### Stated task
Reproduce the lines below word for word, leaving out the picture.

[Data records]

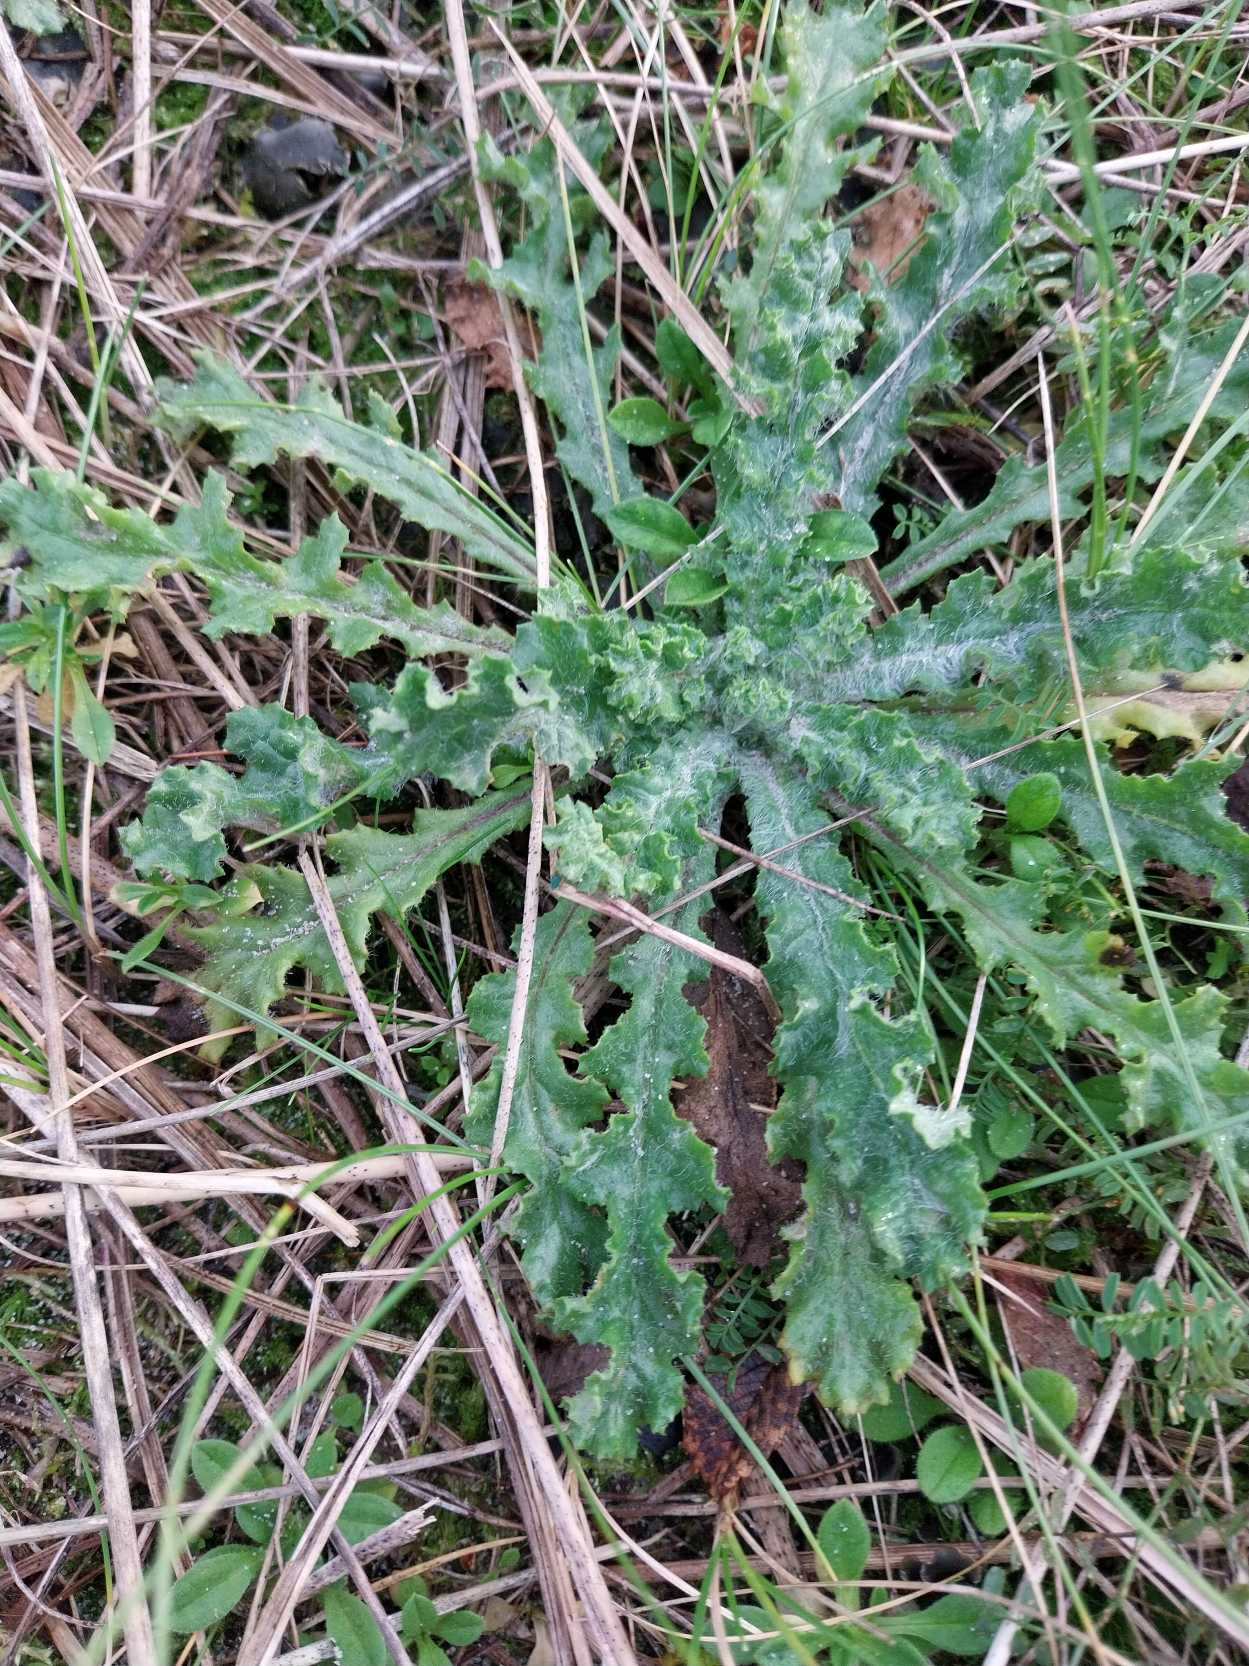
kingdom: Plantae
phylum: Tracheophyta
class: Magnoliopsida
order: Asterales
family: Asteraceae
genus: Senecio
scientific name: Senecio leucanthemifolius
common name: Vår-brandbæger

### Answer to the problem
kingdom: Plantae
phylum: Tracheophyta
class: Magnoliopsida
order: Asterales
family: Asteraceae
genus: Senecio
scientific name: Senecio leucanthemifolius
common name: Vår-brandbæger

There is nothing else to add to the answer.